Saturday, May 7, 2011

The long and winding road....

It had been a long but very pleasant day's journey, through 3 states; about midnight Friday the Spirit of Tasmania ferry would have brought me into Victorian waters, then the Saturday car trip from Melbourne across to Naracoorte, South Australia. I felt stiff from the hours behind the wheel, and light-headed as you do when finally the noise and movement of driving all day finally deposits you safely under the canopy of a large, shady pepper tree.

I opened the car door and knew I was in SA by the sounds alone.... parrots..... in the huge, sprawling gum trees and bottlebrushes along the banks of the creek bordering the caravan park. It is as distinctive a sound as any I know and so reminiscent of 20 years at Mount Osmond, Adelaide. Now, sitting here at the round table, in one of those boxy cabins with a sagging bed and simple but adequate set of facilities, the sun is setting on the cheering voices I just heard as a siren signaled the end of a local, Saturday afternoon footy match nearby ..... and the parrots are beginning to find their roosts for the night.

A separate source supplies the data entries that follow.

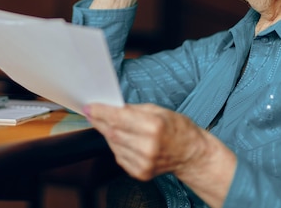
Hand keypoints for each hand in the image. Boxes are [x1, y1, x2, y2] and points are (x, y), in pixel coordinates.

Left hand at [85, 103, 235, 207]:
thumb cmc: (177, 129)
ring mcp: (143, 162)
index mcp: (153, 126)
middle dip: (100, 121)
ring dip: (108, 133)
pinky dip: (116, 146)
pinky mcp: (140, 173)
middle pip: (112, 131)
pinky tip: (123, 139)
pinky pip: (119, 156)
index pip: (117, 118)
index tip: (89, 107)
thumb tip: (111, 108)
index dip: (100, 112)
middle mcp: (147, 146)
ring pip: (113, 144)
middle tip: (92, 113)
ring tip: (109, 125)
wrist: (191, 154)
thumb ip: (133, 110)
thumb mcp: (158, 110)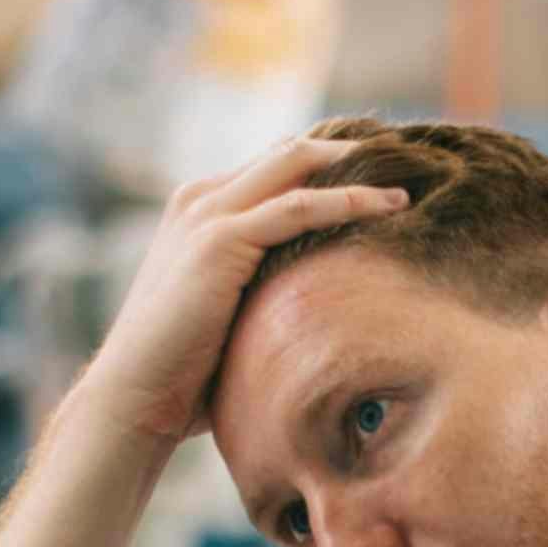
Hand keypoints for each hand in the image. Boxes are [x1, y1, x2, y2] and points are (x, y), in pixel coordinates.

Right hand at [76, 137, 410, 444]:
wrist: (137, 395)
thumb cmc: (184, 375)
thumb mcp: (231, 315)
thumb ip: (262, 292)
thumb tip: (318, 310)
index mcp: (201, 210)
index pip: (275, 168)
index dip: (330, 165)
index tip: (384, 174)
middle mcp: (201, 199)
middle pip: (289, 153)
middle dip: (349, 151)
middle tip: (405, 159)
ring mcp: (207, 214)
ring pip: (296, 165)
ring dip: (357, 169)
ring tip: (410, 180)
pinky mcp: (220, 240)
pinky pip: (298, 207)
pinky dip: (348, 200)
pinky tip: (390, 207)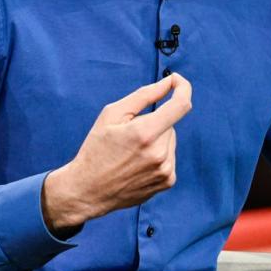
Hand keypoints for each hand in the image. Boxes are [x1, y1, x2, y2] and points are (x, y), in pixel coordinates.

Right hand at [42, 73, 192, 234]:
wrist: (88, 190)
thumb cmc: (96, 149)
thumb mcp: (111, 115)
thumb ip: (143, 95)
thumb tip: (168, 82)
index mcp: (145, 133)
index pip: (181, 105)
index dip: (183, 88)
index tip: (176, 80)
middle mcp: (159, 153)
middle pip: (170, 124)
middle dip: (154, 123)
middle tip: (129, 136)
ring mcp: (165, 170)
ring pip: (170, 140)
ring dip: (156, 140)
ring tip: (132, 153)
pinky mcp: (167, 182)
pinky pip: (170, 156)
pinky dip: (158, 155)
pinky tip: (138, 164)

The air is still and cool and I think of my pretty little house in Tasmania and how far away it feels..... almost like another country. There, you cannot walk so easily through the bush, it is much thicker and more varied and dotted with ferns and lichen and boggy reeds. There, the birds in my garden are smaller, darting here and there and people get very excited when they see one parrot! There, the air tonight will no doubt be much colder, already it will be dark and home fires will be well lit for the evening. There, the shops will still be open! But it is nice to be in SA, where all you need in the evening is a jumper, even if everything does close half-way through Saturday afternoon.

Luckily I still have enough of Sophie-the-cow's milk left for my coffee tomorrow morning. Luckily I still have some of my home made rye sourdough bread and some of Karl's honey, Annette's chooks' eggs and some Tassie butter for breakfast. Luckily I still have one serve of risotto made with veg from my garden, to heat up tonight for dinner, plus the last of a box of salad greens from my garden.

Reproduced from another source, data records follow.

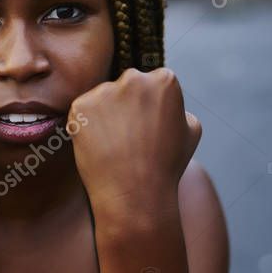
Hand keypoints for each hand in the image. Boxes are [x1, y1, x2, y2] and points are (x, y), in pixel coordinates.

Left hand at [67, 67, 200, 221]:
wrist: (135, 193)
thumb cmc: (166, 167)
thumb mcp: (191, 130)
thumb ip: (179, 107)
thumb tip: (165, 104)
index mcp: (164, 80)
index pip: (153, 82)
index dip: (150, 107)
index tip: (147, 127)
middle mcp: (134, 78)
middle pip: (126, 86)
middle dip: (126, 106)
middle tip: (129, 138)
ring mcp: (105, 91)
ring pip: (103, 98)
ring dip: (105, 116)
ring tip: (114, 146)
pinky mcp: (80, 106)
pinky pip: (82, 113)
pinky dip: (86, 127)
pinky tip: (99, 146)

Luckily, I have some luxurious home made soap from Kim, Gavin's gorgeous wife, which I am going to christen in the shower in a moment and, best of all, I have some of Gavin's fabulous home made parmesan cheese for that risotto! Oh lalalala! Gavin's cheeses are destined to be famous..... mark my words!!

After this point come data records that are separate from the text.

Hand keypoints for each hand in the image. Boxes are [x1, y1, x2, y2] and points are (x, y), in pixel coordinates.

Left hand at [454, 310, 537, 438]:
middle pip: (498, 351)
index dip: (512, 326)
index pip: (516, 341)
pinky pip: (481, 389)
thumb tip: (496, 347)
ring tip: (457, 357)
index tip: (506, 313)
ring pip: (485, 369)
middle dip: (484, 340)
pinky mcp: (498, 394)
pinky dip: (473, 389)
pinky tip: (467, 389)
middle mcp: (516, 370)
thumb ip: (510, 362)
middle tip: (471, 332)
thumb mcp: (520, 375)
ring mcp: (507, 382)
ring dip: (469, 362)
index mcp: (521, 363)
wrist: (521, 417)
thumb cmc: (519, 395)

It was a hop, skip and a jump from the ferry this morning to Gavin's house, near Melbourne, at 7am but I managed to get lost... twice! But the welcome was warm and wonderful and I soon was sitting down to a hot, English breakfast; my donation being 2 large mushrooms from the bags at my place, a loaf of my sourdough bread and a basket of Lady in the Snow apples from my tree.

It was so good to be there again and see all the new creations Gavin is working on. Seeing the new dog, Teddy, getting to know his way around and playing with Holly made me resolve to get 2 dogs as soon as I can find some with the right vibes, when I get back home. The story of Pickle is for another day....

Tomorrow is Mothers' Day. I will see my mother and I will be having lunch cooked by Hugh ..... I can't wait!


.......Hugh has started at a new restaurant..... Aria... Greenhill Road, in the old ETSA building, which is now very smart apartments.... with parking spaces saved especially for Porsches....

I was treated to a taste of the future for this newly revitalised restaurant..... Italian, with flare..... locally sourced, top quality ingredients..... today a casual meal cooked by Aaron and Hugh for their mums and relations. Oh how wonderful it was, after arriving in Adelaide only an hour before, to sit on top of the world and eat a feast, with my wonderful son Hugh and his new work 'family'.